= Löwenherz thread =

The Löwenherz thread is a largely obsolete metric thread form designed in the late nineteenth century and frequently applied in precision instruments. It is named after Dr. Leopold Löwenherz, who was the director of the metrology institute Physikalisch-Technische Bundesanstalt in Berlin.

== History ==

In 1888, the Verein Deutscher Ingenieure introduced a thread form that specified threads for diameters from sizes 6 millimeters in diameter to 40 millimeters in diameter. In 1892, at the Congress for Introduction of Standardized Threads for Fixing Screws in Fine Mechanics in Munich, it was decided that the thread form would be truncated. The final form was announced in Berlin in 1894, where the series of thread forms was expanded to include sizes as small as 1 millimeter in diameter.

== Description ==

The Löwenherz thread form is unique in having a thread pitch angle of 53° 8′ (53.1333°), which is a smaller angle than the ISO metric thread form but a larger angle than the Thury thread form. The unusual angle was chosen so that the pitch would be approximately equal to the thread's triangular height; however, the design was later truncated (flattened) at the roots and crests of the thread by a factor of one-eight the pitch, so the pitch is about 25% larger than the height, and the thread's depth is about 75% the length of its pitch. The Löwenherz fastener is specified for 31 diameters at irregular intervals ranging 1–40 mm, each with a single corresponding pitch. (This further differentiates the Löwenherz thread from the ISO metric thread, where screws must be specified by both their diameter and pitch because multiple pitches exist for a single diameter.) Löwenherz fasteners are assembled using standard metric wrenches or sockets, and often the hex size for bolt heads and nuts is repeated (so 17 mm wrenches can be used on both 9 mm and 10 mm Löwenherz hardware).

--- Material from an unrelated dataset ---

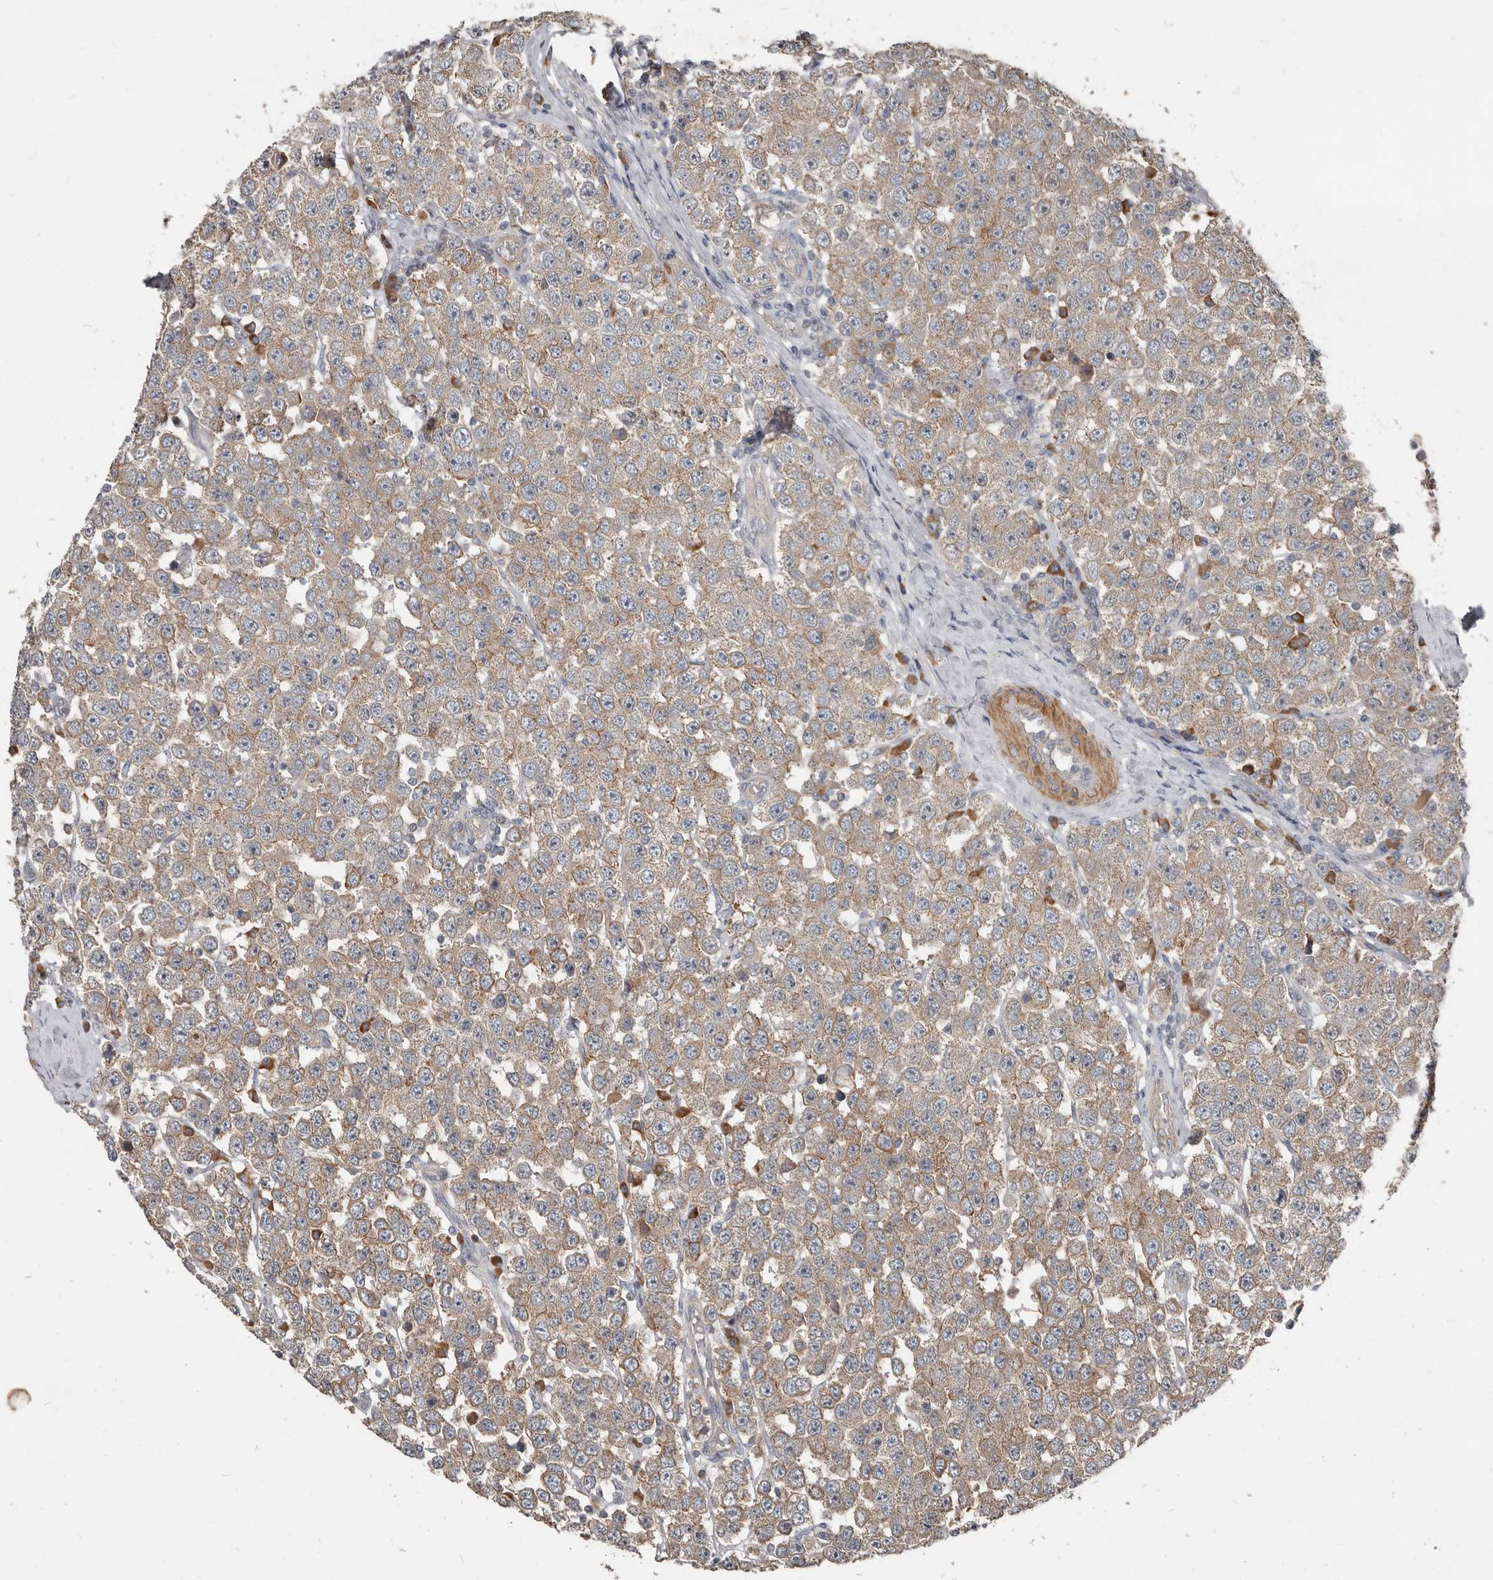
{"staining": {"intensity": "moderate", "quantity": ">75%", "location": "cytoplasmic/membranous"}, "tissue": "testis cancer", "cell_type": "Tumor cells", "image_type": "cancer", "snomed": [{"axis": "morphology", "description": "Seminoma, NOS"}, {"axis": "topography", "description": "Testis"}], "caption": "Testis seminoma stained with a brown dye displays moderate cytoplasmic/membranous positive positivity in approximately >75% of tumor cells.", "gene": "AKNAD1", "patient": {"sex": "male", "age": 28}}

== Applications and competing thread forms ==

The Löwenherz thread was used extensively in measuring instruments (like micrometers, which achieve greater precision with finer thread pitches) and in shell manufacturing. It was also popular choice for use in optical instruments, especially in Germany. In addition to seeing its use in instruments designed in Germany, Austria and France, the Löwenhetz thread was once adopted by the Bureau of Standards in the United States as a solution to the lack of uniformity in the type of screws used in American-made instruments.

As a precision or scientific thread, the Löwenherz form was rivaled by two contemporary forms: Swiss-designed Thury thread and its derivative the British Association thread. In modern applications, the Löwenherz thread has been replaced with the DIN 13 standard for metric screws. ISO fasteners are available in many of the same pitches and diameters as Löwenherz fasteners; however, ISO and Löwenherz fasteners are not directly interchangeable because the difference in the thread geometry prevents proper mating of fastening components (so an M6x1.0 screw could not be safely installed in a hole tapped for a 6 mm Löwenherz screw, even though they share the same pitch and nominal diameter).